Über die Mütter, die unter Schmerzen ihre Kinder gebären, die dennoch voller Glück in die Augen der neuen Erdenbürger blicken.
Ich möchte nur ein Mal erleben, dass an dieser Stelle statt Hochmut und Arroganz, statt Besserwisserei und Anmaßung die Leistung der hunderttausend Unternehmen gewürdigt wird, die ihren Beschäftigten Brot und Arbeit garantieren und dabei oft selbst auf das Notwendigste verzichten. Ein Mal nur, wenigstens am Jahresende, wünsche ich mir Respekt und Anerkennung für jene, die in Verantwortung stehen, als Chirurgen vielleicht mit dem Messer in der Hand vor den Todgeweihten, und die es trotzdem wagen! Ein Mal nur ein freundliches Nicken für jene, die bei Rot an der Fußgängerampel warten, egal, wie lange es dauert, für die vielen, die mit dem Zug reisen, egal, wie lange es dauert, für die, die den plumpen Wettervorhersagen der ARD nebst Klimawandel misstrauen und einen Schirm mitnehmen!
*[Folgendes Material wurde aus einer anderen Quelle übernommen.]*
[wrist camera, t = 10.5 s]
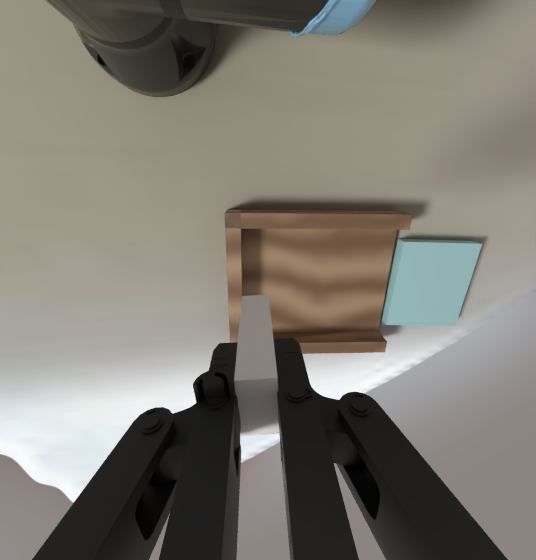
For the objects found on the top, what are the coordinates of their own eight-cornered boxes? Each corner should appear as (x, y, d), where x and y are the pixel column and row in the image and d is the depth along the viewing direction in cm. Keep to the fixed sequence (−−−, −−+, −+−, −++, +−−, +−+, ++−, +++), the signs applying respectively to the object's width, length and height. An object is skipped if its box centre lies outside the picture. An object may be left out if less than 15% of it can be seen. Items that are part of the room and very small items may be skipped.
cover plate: (396, 238, 42) (404, 241, 40) (469, 240, 43) (482, 243, 40) (379, 317, 47) (386, 325, 45) (445, 318, 48) (455, 325, 45)
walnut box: (227, 209, 39) (224, 212, 35) (397, 211, 40) (412, 214, 36) (232, 340, 47) (230, 354, 43) (374, 338, 48) (384, 352, 44)
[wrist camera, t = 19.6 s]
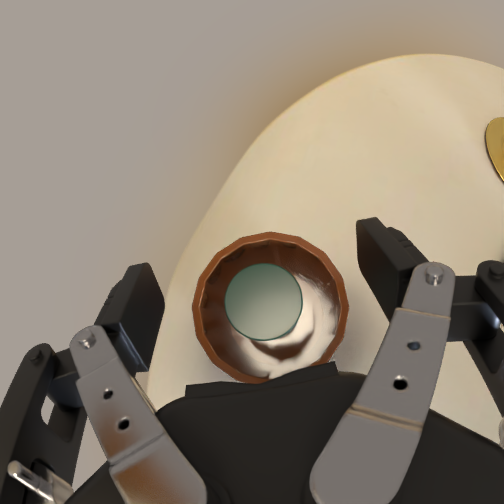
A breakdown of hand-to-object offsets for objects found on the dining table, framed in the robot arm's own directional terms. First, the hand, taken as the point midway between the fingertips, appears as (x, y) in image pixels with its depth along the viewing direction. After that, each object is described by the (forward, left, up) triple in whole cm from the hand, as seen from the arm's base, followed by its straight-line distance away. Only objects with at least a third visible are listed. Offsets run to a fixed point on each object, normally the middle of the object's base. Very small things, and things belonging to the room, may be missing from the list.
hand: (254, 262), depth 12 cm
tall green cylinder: (0, -1, -13) cm, 13 cm away
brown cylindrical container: (0, -1, -14) cm, 14 cm away
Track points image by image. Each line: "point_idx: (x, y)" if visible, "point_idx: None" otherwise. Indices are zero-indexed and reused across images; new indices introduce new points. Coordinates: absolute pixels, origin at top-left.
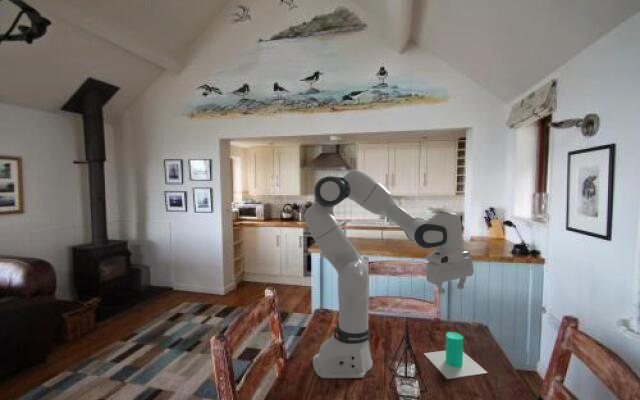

Ein Mal nur ein aufmunterndes, ja anerkennendes Wort für alle, die über die Weihnachtstage ihre Frauen nicht geschlagen haben, für die Mehrheit in diesem Lande, die noch nie für nichts demonstriert und den Verkehr aufgehalten hat. Ein stilles Gebet vielleicht, ja, auch hier, Frau Stiefel!, für die Priester, die sich zurückhalten, für die Dieselfahrer, die gleichfalls anständig bleiben, für Daimler, ein Unternehmen von Weltruf, das jetzt 20 Milliarden in neue Produktionsorte für Elektroautos investieren wird, für die Bundeswehr und die Sozialdemokraten, die alles verloren haben.
Ein Mal nur Hoffnung vermitteln von hier aus, im Namen der freien Presse, um die uns andere in Russland beneiden, für die Lesenden, die die Wahl haben, die um die Wahrheit wissen, ein Mal nur statt dieser ewigen Miesmacherei ein Dank an jene, die mit Mühe Maß gehalten haben selbst zu Weihnachten, an jene, die den Müll trennen und die Hinterlassenschaften ihrer Hunde im kleinen Schwarzen entsorgen.
Ja, auch das war Deutschland 2018. Aber das fehlt hier.
Peter Grohmann ist Kabarettist und Koordinator des Bürgerprojekts Die AnStifter.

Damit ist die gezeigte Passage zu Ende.